Maria Angela Ferrario is a Lecturer in the School of Computing and Communications, Lancaster University, UK. She is a digital innovation specialist with a background in computer science (PhD), design (MSc), philosophy and social psychology (BA, MA). Her research interests lie in values-driven, participatory and agile innovation frameworks and in exploring the impact that digital innovation has on society, in particular on the most vulnerable communities. Maria Angela is experienced in leading complex distributed partnerships that include hard-to-reach groups such as the homeless, rural island communities and adult with autism. Before joining academia, she worked in a European agency supporting peace building and reconciliation in the Irish crossborder region through technology and economic development. Her work has been published in world-leading venues such as ICSE, IwC, and CHI.
Will Simm is an experienced senior researcher at the School of Computing and Communications, Lancaster University, UK. He is a researcher-practitioner in participatory technology development, typically working in an agile, iterative, multi-disciplinary process. With a background in computing and engineering his research interests center on developing technologies for social impact which embed communities of users. His research reflects a values-driven approach of developing technologies for social good, working across domains with varied partners including extreme users and through award-winning projects addressing global challenges. Will’s work has been published in top international conferences and journals such as ICSE, Interacting with Computers, Ubicomp, DIS and CHI.
Jon Whittle is a Professor in the School of Computing and Communications at Lancaster University, UK, and Chair of Software Engineering. Jon has initiated and led a number of large interdisciplinary research projects investigating how digital technologies (mobile computing, social networking, data analytics, etc.) can promote social change. His work has been published in world-leading venues in human-computer interaction, software engineering, and social science. Jon has a passion for working across traditional disciplinary boundaries and interested in tackling challenging problems that can only be addressed by bringing together expertise from engineering, physical and social sciences. He enjoys working on problems of real societal significance using whatever disciplinary techniques are most appropriate for the job at hand.
Christopher Frauenberger is Senior Researcher at Vienna University of Technology and Principle Investigator of “OutsideTheBox- Rethinking Assistive Technologies with Children with Autism”3. He holds a PhD in Computer Science from Queen Mary, University of London and subsequently worked as Postdoctoral Fellow at Sussex University.
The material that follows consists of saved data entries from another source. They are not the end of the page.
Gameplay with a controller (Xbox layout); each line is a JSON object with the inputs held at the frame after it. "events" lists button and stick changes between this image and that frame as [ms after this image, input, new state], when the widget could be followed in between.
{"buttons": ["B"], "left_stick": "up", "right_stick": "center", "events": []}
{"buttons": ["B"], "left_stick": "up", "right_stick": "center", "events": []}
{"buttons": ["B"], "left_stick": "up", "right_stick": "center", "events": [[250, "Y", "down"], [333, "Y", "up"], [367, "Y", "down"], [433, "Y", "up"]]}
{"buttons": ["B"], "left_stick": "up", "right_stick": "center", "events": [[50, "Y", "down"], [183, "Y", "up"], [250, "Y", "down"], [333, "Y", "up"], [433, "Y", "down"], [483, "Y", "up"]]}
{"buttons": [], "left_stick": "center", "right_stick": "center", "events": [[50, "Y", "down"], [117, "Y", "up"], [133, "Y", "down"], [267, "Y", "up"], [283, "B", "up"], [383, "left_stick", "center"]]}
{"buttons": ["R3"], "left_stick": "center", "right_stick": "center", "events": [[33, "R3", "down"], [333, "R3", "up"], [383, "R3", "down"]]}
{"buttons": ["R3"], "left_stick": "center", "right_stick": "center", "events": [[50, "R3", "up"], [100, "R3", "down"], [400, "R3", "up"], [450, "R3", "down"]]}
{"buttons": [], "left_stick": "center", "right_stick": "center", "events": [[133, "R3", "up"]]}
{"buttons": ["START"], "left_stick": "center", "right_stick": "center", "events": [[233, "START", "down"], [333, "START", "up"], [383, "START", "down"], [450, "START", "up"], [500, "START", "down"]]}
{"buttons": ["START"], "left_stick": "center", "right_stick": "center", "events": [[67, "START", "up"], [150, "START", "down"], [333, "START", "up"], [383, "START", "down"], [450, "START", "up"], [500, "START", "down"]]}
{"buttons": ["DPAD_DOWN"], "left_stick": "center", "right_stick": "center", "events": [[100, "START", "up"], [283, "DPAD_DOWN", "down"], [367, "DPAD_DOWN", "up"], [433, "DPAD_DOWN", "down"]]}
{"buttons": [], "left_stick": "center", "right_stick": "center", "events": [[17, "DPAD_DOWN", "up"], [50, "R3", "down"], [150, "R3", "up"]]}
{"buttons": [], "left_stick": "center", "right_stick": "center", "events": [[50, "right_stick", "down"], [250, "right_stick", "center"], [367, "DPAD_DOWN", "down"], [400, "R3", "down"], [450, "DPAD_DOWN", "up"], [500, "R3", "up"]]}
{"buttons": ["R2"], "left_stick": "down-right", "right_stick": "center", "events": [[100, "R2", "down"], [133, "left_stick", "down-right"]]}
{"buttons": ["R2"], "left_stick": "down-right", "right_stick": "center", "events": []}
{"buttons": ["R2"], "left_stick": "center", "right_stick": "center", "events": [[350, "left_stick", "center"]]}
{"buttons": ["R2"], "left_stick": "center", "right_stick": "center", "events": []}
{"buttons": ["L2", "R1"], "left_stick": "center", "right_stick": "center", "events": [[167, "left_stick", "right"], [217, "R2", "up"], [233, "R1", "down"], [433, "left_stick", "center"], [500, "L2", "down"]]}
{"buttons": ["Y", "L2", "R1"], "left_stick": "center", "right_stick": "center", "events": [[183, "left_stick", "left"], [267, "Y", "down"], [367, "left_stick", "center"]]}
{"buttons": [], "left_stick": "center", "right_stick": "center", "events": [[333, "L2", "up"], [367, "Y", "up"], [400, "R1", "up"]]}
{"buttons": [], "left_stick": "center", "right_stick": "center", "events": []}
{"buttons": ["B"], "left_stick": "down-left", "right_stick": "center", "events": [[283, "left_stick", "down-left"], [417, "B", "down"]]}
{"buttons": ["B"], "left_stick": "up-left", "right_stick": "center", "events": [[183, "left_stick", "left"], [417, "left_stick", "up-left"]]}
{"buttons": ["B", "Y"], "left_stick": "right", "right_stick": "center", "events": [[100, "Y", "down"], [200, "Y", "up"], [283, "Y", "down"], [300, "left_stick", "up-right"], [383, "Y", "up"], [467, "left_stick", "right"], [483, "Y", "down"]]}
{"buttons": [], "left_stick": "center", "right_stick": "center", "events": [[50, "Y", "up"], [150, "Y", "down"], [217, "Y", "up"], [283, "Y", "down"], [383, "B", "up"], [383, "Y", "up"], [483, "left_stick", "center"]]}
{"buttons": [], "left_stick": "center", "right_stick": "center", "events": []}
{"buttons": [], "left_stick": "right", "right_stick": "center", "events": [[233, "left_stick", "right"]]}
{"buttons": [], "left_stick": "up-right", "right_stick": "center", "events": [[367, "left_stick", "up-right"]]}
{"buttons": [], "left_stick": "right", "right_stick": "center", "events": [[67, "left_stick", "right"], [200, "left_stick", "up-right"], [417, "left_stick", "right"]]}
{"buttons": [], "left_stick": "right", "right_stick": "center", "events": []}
In his academic research he focused on exploring interactive technologies in the contexts of people with disabilities. This included designing auditory displays for the visually impaired, investigating non-verbal communication in people with schizophrenia and technologically enhanced learning environments for children with autism. Methodologically he is committed to participatory design approaches and often interprets collaborative techniques from other fields in his work. He has published on ethics in participatory design and is member of the ACM SIGCHI Ethics Advisory Board.
Geraldine Fitzpatrick is Professor of Technology Design and Assessment and heads the Institute for Technology Design and Assessment and the Human Computer Interaction Group at TU Wien. She was previously Director of the Interact Lab at the Uni of Sussex, User Experience consultant at Sapient London, and Snr Researcher at the Center for Online Health/DSTC in Australia. Her research is at the intersection of social and computer sciences to support social interaction using mobile, tangible and sensor- based technologies in everyday contexts, with a particular interest in supporting collaboration, health and well-being, social and emotional skills learning, community building and active engagement for older people. She has a published book and over 180 refereed journal and conference publications in diverse areas such as HCI, CSCW, health informatics, pervasive computing. She sits on various advisory boards, and serves in many editorial roles, including associate editor of the CSCW journal, and program committee/chair in various CSCW/CHI/health related international conferences. She is also an ACM Distinguished Speaker.
Peter Purgathofer is Associate Professor at the Faculty of Informatics, Vienna University of Technology, and works as a researcher, designer and teacher at the HCI Group. His research is focussed around the design of technology, notable questions of the role of design within software engineering, the use of design as an agent of change, the use of design as research, and the interaction between technological and societal development. His methodological approaches are more qualitative than quantitative, more explorative than experimental. He is co-founder of piglab.org and member of the board of trustees at the European Forum Alpbach.